Sunday, 9 May 2010

Buddhism

Today Buddhism is the fourth largest religion of the world. Gautam Buddha founded it in the 6th Century BC. It is a path of spiritual development in claiming to help a person reach their full potential as a human being, in ending their suffering, and attachment to the addictions of this world.


As a lecture this is contradictory to the teaching of Buddha because it places emphasis on learning but Buddha himself emphasised his teachings were based on experience. It considers meditation as a means of enlightenment based on a number of principles. The followers that number over 376 Million follow what is called the noble eightfold path. As a religion like Christianity in the West it has been developing and evolving for centuries in countries such as China, Japan, Korea and Southwest Asia. There are two main sects Theravada and Mahayna. The main leader is the Dalai Lama from Tibet.


Buddha was born in what is now modern Nepal. His Father was a King who was told by a fortuneteller when Buddha was a boy that his son would be a Monk or a King. The last thing his Father wanted his son to become was a king so he kept the young Buddha within the confines of the Palace Walls surrounded by Luxury. He made friends with Channa the Charioteer who took him outside the Palace walls, where the young prince saw old age and death by seeing an old man leaning over a stick and a funeral procession. He left the palace and his inheritance and became a Wondering Monk. His name latter changed from Siddhara Gutama to Buddha(the enlightened one)Buddha himself did not intend to begin a world religion and claimed that he could not change anyone only show them how to find the way to the way.

The main place of worship would be in a temple or meditation hall.
The main premise of the teaching is that nothing is permanent and ever changing and that what we have is the here and now.


The four noble truths are:




  1. Suffering marks all life
  2. Suffering is caused by desire and attachment
  3. Suffering can be eliminated
  4. Following the Noble Eightfold Path ends suffering

The noble Eightfold path is

  1. Right beliefs
  2. Correct aspirations
  3. Correct speech
  4. Correct conduct
  5. Correct livelihood or profession
  6. Correct effort
  7. Right mindfulness
  8. Right mediational attainment

What are the 5 Precepts (morals)?

**DATASET EXCERPTS:**
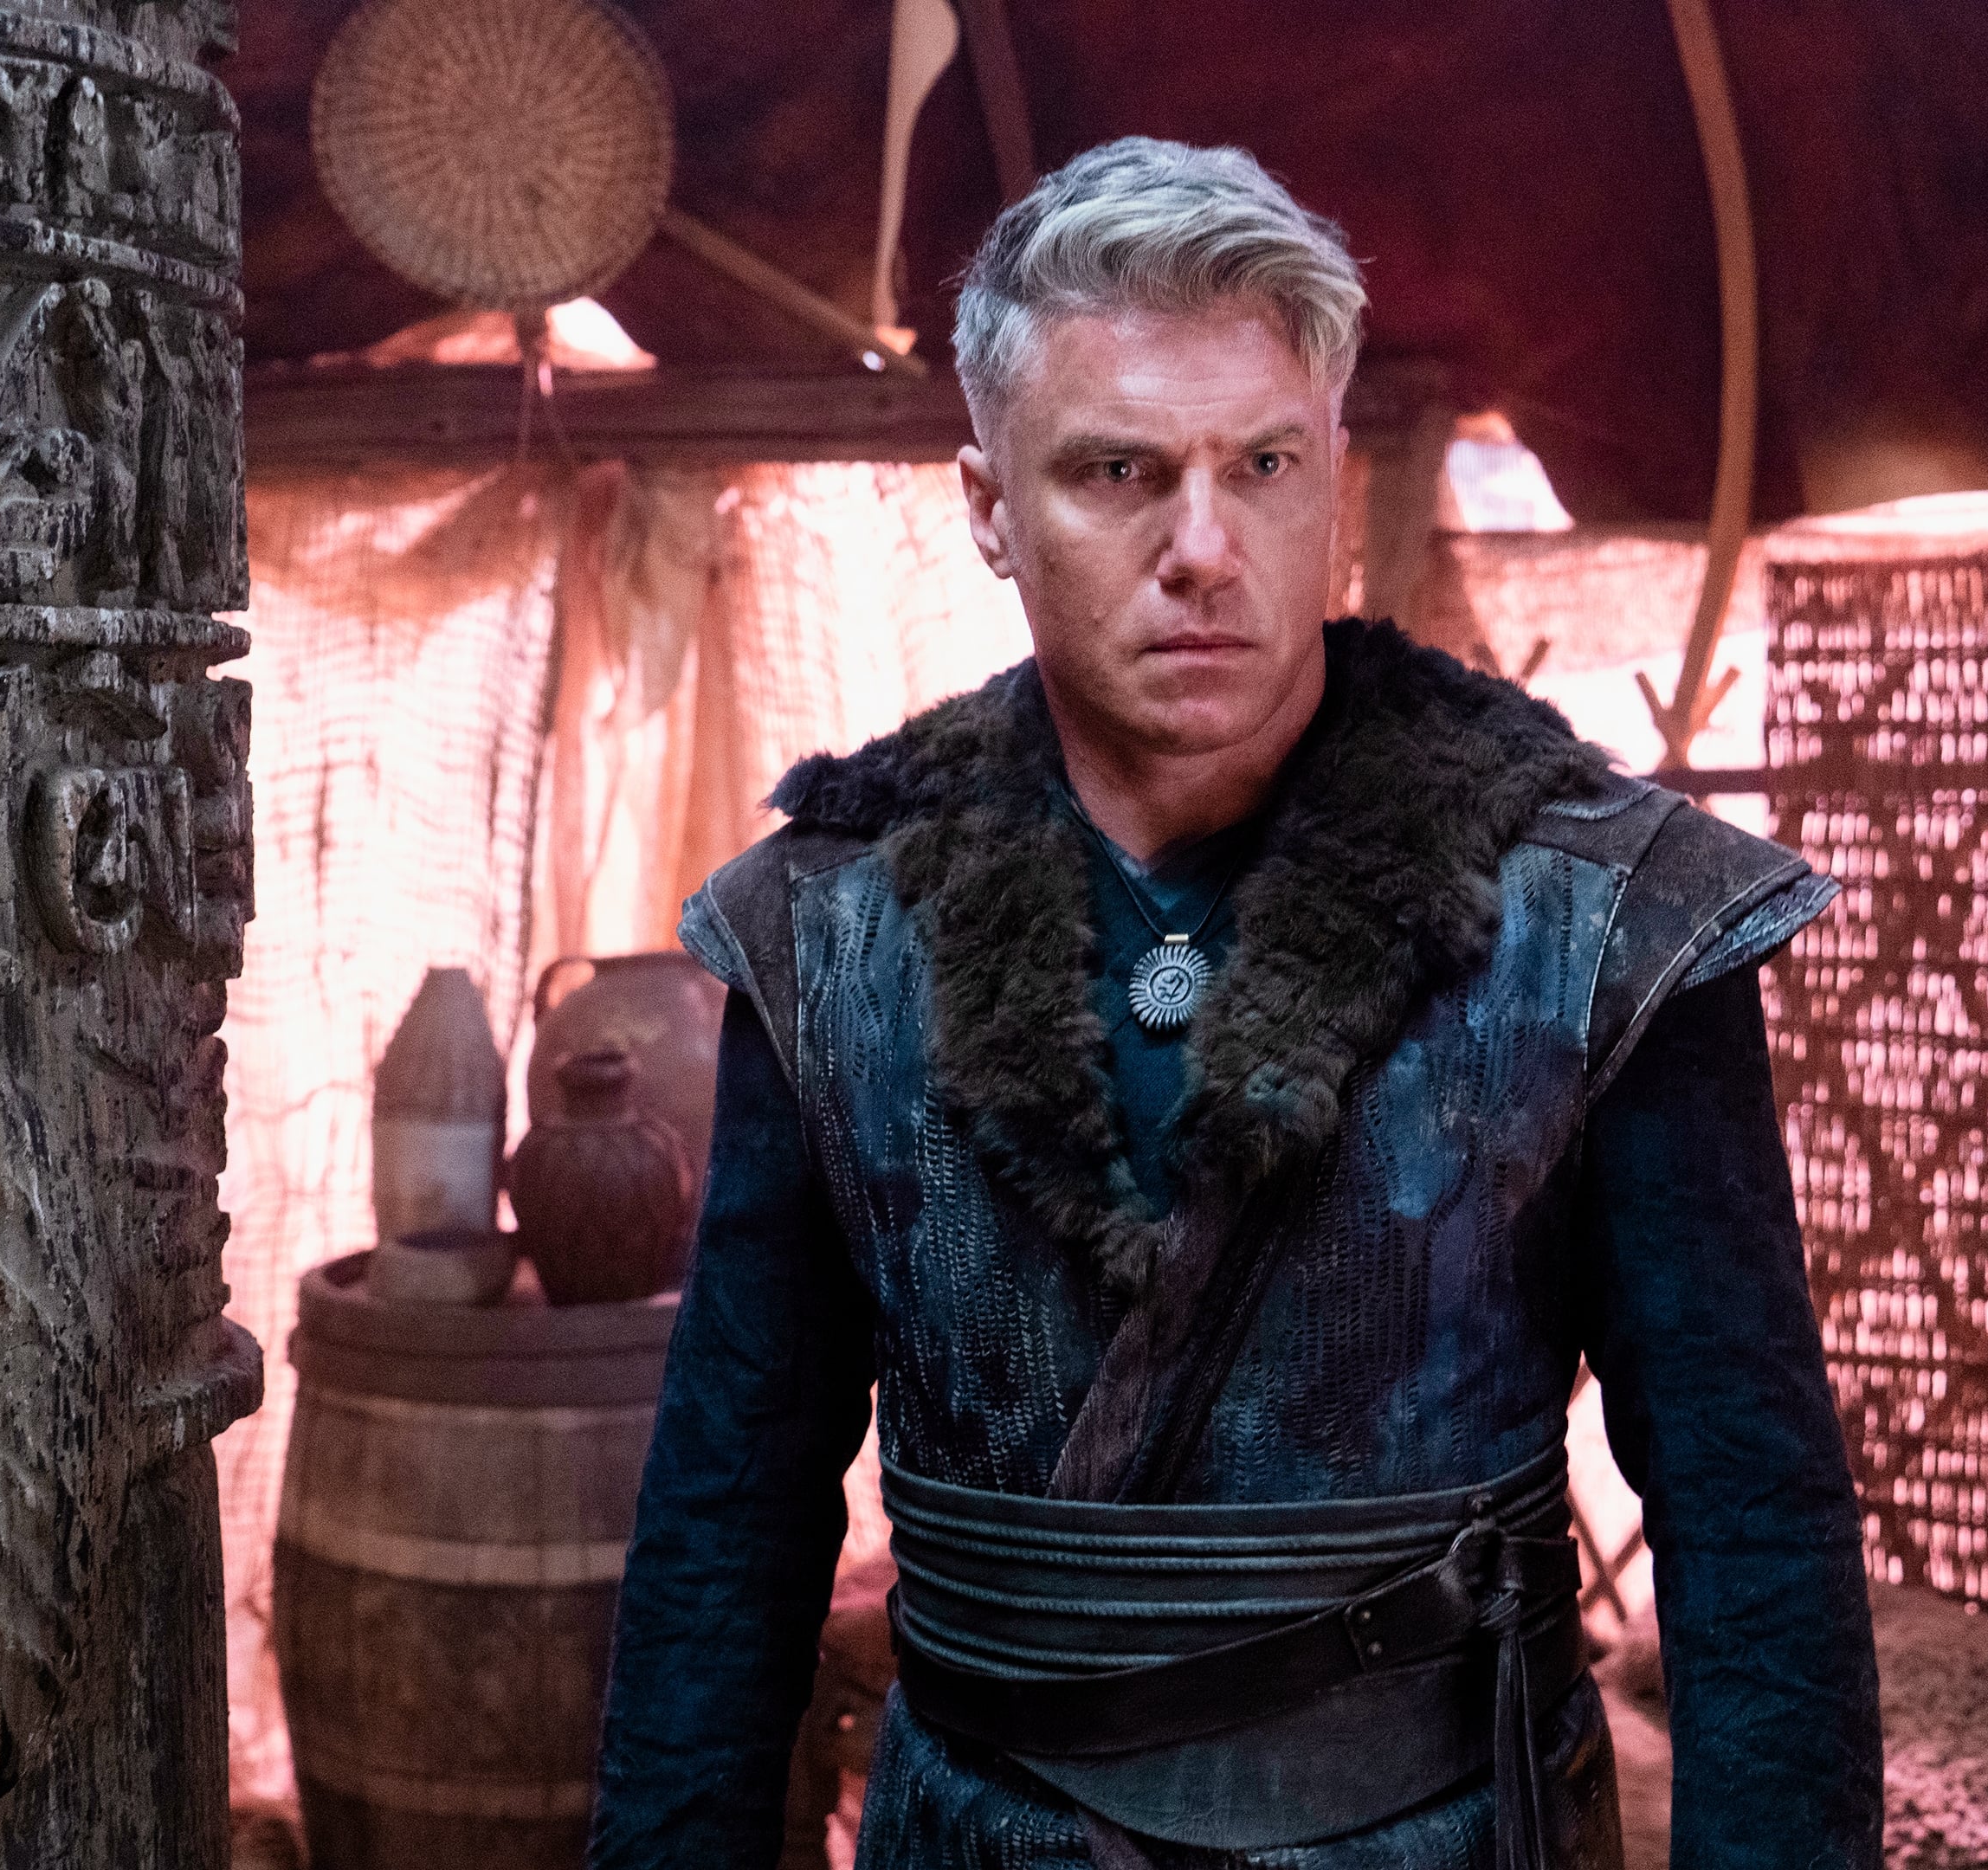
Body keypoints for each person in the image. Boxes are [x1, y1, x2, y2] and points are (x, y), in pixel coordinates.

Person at [588, 137, 1881, 1870]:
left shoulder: (1599, 924)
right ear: (989, 508)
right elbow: (726, 1524)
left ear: (1331, 471)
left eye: (1261, 465)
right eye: (1118, 472)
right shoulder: (828, 931)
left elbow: (1751, 1523)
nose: (1204, 547)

**DESCRIPTION OF THE TASK:** Reproduce the post on Buddhism word for word, from start to finish. The entries come from a different source than the text.

**SOLUTION TO THE EXERCISE:**
Sunday, 9 May 2010

Buddhism

Today Buddhism is the fourth largest religion of the world. Gautam Buddha founded it in the 6th Century BC. It is a path of spiritual development in claiming to help a person reach their full potential as a human being, in ending their suffering, and attachment to the addictions of this world.


As a lecture this is contradictory to the teaching of Buddha because it places emphasis on learning but Buddha himself emphasised his teachings were based on experience. It considers meditation as a means of enlightenment based on a number of principles. The followers that number over 376 Million follow what is called the noble eightfold path. As a religion like Christianity in the West it has been developing and evolving for centuries in countries such as China, Japan, Korea and Southwest Asia. There are two main sects Theravada and Mahayna. The main leader is the Dalai Lama from Tibet.


Buddha was born in what is now modern Nepal. His Father was a King who was told by a fortuneteller when Buddha was a boy that his son would be a Monk or a King. The last thing his Father wanted his son to become was a king so he kept the young Buddha within the confines of the Palace Walls surrounded by Luxury. He made friends with Channa the Charioteer who took him outside the Palace walls, where the young prince saw old age and death by seeing an old man leaning over a stick and a funeral procession. He left the palace and his inheritance and became a Wondering Monk. His name latter changed from Siddhara Gutama to Buddha(the enlightened one)Buddha himself did not intend to begin a world religion and claimed that he could not change anyone only show them how to find the way to the way.

The main place of worship would be in a temple or meditation hall.
The main premise of the teaching is that nothing is permanent and ever changing and that what we have is the here and now.


The four noble truths are:




  1. Suffering marks all life
  2. Suffering is caused by desire and attachment
  3. Suffering can be eliminated
  4. Following the Noble Eightfold Path ends suffering

The noble Eightfold path is

  1. Right beliefs
  2. Correct aspirations
  3. Correct speech
  4. Correct conduct
  5. Correct livelihood or profession
  6. Correct effort
  7. Right mindfulness
  8. Right mediational attainment

What are the 5 Precepts (morals)?